Did Mulligan and his longtime producer, Alan J. Pakula, recognize these as flaws in Foote’s screenplay? Not likely. I’m sure they were wholly committed to being as faithful in interpreting Lee’s pages as accurately as possible, for fear of aggravating unforgiving fans of the novel. In this sense they can only be lauded, as the film does remain one of the most faithful adaptations of a work of literature to date. Never mind the awkward turn of events in Lee and Foote’s dramatic structures, which happen mostly towards the end of the story and are never really explored.
In a nutshell, every single one of the later scenes following Atticus’ courtroom speech is flawed. That’s why I prefer, instead, to turn back to the courtroom speech itself, which has continued to stay with me to this day. “Now, gentlemen,” Atticus reminds the jury, “in this country, our courts are the great levelers. In our courts, all men are created… equal. I’m no idealist to believe firmly in the integrity of our courts and in our jury system. That’s no ideal to me—that is a living, working reality!” Atticus' code of honor is dutifully accepted by his peers in the courtroom: Judge Taylor (Paul Fix), to the credit of Lee and Foote, is not one of the more stereotypical characters in the story but, rather, a sensible man of the law who is clearly unhappy with the jury's final verdict, slamming the door on his way out. The prosecutor, Gilmer (William Windom), never objects to Atticus' questions to the witnesses, and vice versa. They all understand that they have jobs to do, and they have a trial to settle.
As for Atticus? He appears to be a man who has spent his entire life believing there is good in people, and has been thankful for it despite personal tragedies. No doubt the death of his wife has left a hole in his heart, and in one of Mulligan’s best-remembered shots in the film, we see Atticus sitting out on the front porch swing, listening solemnly to his sleepy children conversing about the memories of their deceased mother while he has his arm stretched outward onto the swing—around a wife who isn’t there. It's probably the most haunting shot in the film, and the only scene in the film where Atticus stops functioning as a mouthpiece for Lee and Foote's worldviews and disappears into ambiguity, reserving a quiet moment all for himself.

• [Record set]:
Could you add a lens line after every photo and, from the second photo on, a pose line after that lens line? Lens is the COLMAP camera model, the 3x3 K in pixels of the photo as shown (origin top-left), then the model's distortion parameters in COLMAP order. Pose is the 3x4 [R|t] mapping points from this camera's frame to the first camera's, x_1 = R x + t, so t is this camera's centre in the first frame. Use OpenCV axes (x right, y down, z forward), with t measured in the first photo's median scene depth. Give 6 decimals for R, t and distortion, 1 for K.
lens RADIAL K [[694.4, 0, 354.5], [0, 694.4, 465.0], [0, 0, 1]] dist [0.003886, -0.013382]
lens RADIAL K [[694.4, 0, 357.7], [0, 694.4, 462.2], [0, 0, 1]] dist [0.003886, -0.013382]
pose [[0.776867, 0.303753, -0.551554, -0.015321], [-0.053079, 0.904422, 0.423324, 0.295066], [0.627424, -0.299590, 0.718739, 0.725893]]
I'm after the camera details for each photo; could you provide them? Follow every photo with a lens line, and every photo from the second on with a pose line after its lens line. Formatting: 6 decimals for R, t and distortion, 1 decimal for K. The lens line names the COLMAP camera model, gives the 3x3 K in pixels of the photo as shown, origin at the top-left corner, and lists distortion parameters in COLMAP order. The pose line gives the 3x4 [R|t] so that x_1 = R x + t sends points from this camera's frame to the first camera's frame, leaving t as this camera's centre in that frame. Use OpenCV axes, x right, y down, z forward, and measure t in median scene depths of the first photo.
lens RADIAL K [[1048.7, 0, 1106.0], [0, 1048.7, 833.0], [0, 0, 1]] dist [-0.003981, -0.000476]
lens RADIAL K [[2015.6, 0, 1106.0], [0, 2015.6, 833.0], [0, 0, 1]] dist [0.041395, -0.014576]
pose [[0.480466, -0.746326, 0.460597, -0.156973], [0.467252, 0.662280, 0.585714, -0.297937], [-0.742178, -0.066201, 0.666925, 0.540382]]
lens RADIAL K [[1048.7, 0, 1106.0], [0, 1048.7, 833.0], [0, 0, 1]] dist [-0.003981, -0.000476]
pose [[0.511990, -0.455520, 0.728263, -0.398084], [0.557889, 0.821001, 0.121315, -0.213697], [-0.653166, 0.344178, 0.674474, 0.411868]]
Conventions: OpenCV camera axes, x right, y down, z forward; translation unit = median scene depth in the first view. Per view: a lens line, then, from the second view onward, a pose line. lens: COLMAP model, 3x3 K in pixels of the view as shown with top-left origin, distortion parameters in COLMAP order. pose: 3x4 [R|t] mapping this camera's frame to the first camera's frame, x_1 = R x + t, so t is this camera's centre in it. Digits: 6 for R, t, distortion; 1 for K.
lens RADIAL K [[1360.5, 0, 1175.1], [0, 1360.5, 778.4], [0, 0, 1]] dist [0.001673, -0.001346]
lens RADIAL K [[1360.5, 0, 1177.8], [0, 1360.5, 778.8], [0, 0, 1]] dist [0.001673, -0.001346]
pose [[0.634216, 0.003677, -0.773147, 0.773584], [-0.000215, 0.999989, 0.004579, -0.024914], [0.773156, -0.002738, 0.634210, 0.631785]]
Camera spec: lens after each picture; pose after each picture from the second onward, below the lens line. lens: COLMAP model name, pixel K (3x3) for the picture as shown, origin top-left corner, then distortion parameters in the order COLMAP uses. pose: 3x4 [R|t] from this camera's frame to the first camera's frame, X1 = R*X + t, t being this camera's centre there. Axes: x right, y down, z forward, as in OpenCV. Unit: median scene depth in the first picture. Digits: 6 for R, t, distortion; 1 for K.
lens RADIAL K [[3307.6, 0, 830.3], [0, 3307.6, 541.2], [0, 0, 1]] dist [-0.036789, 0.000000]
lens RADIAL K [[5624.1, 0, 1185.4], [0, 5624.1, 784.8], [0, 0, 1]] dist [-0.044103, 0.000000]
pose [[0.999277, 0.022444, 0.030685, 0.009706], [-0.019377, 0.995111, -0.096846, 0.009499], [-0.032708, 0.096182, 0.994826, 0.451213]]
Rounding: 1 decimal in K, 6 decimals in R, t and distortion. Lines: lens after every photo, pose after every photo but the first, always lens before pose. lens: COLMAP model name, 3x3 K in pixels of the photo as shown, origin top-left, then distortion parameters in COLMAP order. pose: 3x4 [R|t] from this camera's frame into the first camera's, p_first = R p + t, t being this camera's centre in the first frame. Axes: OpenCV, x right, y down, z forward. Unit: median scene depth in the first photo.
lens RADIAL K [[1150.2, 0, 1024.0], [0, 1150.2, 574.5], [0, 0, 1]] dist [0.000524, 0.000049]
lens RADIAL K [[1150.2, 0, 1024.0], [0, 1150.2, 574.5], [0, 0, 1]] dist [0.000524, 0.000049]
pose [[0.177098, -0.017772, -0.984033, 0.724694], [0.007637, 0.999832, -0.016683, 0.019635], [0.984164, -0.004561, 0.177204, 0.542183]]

• [Work instructions]:
Copy the passage about the film adaptation from "Did Mulligan and" up to and including "never really explored.", swapping "lauded" for "praised".

• [Your solution]:
Did Mulligan and his longtime producer, Alan J. Pakula, recognize these as flaws in Foote’s screenplay? Not likely. I’m sure they were wholly committed to being as faithful in interpreting Lee’s pages as accurately as possible, for fear of aggravating unforgiving fans of the novel. In this sense they can only be praised, as the film does remain one of the most faithful adaptations of a work of literature to date. Never mind the awkward turn of events in Lee and Foote’s dramatic structures, which happen mostly towards the end of the story and are never really explored.